__What to work on__: All records below are to be set down exactly, each character intact.

__Working data__:
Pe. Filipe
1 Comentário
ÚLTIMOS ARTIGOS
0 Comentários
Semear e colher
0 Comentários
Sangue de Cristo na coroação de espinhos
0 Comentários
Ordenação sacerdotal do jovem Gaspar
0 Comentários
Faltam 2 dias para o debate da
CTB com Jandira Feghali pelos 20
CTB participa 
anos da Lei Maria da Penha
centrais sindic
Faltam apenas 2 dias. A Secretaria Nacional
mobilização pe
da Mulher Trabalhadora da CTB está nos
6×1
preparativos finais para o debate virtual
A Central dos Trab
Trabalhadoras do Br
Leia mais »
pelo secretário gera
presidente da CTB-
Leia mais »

__Solution for this task__:
Pe. Filipe
1 Comentário
ÚLTIMOS ARTIGOS
0 Comentários
Semear e colher
0 Comentários
Sangue de Cristo na coroação de espinhos
0 Comentários
Ordenação sacerdotal do jovem Gaspar
0 Comentários
Faltam 2 dias para o debate da
CTB com Jandira Feghali pelos 20
CTB participa 
anos da Lei Maria da Penha
centrais sindic
Faltam apenas 2 dias. A Secretaria Nacional
mobilização pe
da Mulher Trabalhadora da CTB está nos
6×1
preparativos finais para o debate virtual
A Central dos Trab
Trabalhadoras do Br
Leia mais »
pelo secretário gera
presidente da CTB-
Leia mais »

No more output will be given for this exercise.